How to Know When to Mention Covid-19 in Your Marketing, Sometimes it’s better not to do anything than to be perceived as capitalizing on the misfortune of others.

File this column under: “Things that should never have to be written but unfortunately there is no choice.” If I had a dime for every coronavirus email or text I got from a company this week that actually had nothing to do with the current crisis, I would probably be able to fund the development of a vaccine myself.

The problem is the entire world’s attention is on Covid-19, so all the amateur marketers out there are independently coming up with the brilliant idea to leverage that attention and jump on the coronavirus bandwagon. If you are at that point and are contemplating whether to pull that trigger, here is my advice to you: don’t do it.

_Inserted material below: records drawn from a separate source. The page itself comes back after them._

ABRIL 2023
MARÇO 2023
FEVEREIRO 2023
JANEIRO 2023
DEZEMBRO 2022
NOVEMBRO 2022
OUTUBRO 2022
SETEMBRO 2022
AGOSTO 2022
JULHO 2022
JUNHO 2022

The following are five guidelines to help you decide whether your marketing should be referencing a current global crisis or whether you should sit this one out:

How to Know When to Mention Covid-19 in Your Marketing

Can you help solve the crisis or get one step closer? If not, step back.

I mean, really, there is no justification for my local pizza store to be sending me corona-related sales pitches by text. There just isn’t. Just because Covid-19 is all anyone is talking about, leveraging it to sell more pizza is just truly transparent and cheap, if I am being nice.

Of course, if your product can bring the world closer to a resolution, then yes, now is the time to put your marketing team to work. But if your business has zero relevancy to the current crisis, do us all a favor and stay on the bench for this one.

If you want to increase sales by riding the traffic wave, think twice.

This just makes my blood boil. In fact, not to get to meta here, even writing this article knowing it addresses Covid-19 felt a little off to me, but after receiving so many spammy emails and messages, I figured someone has to write it.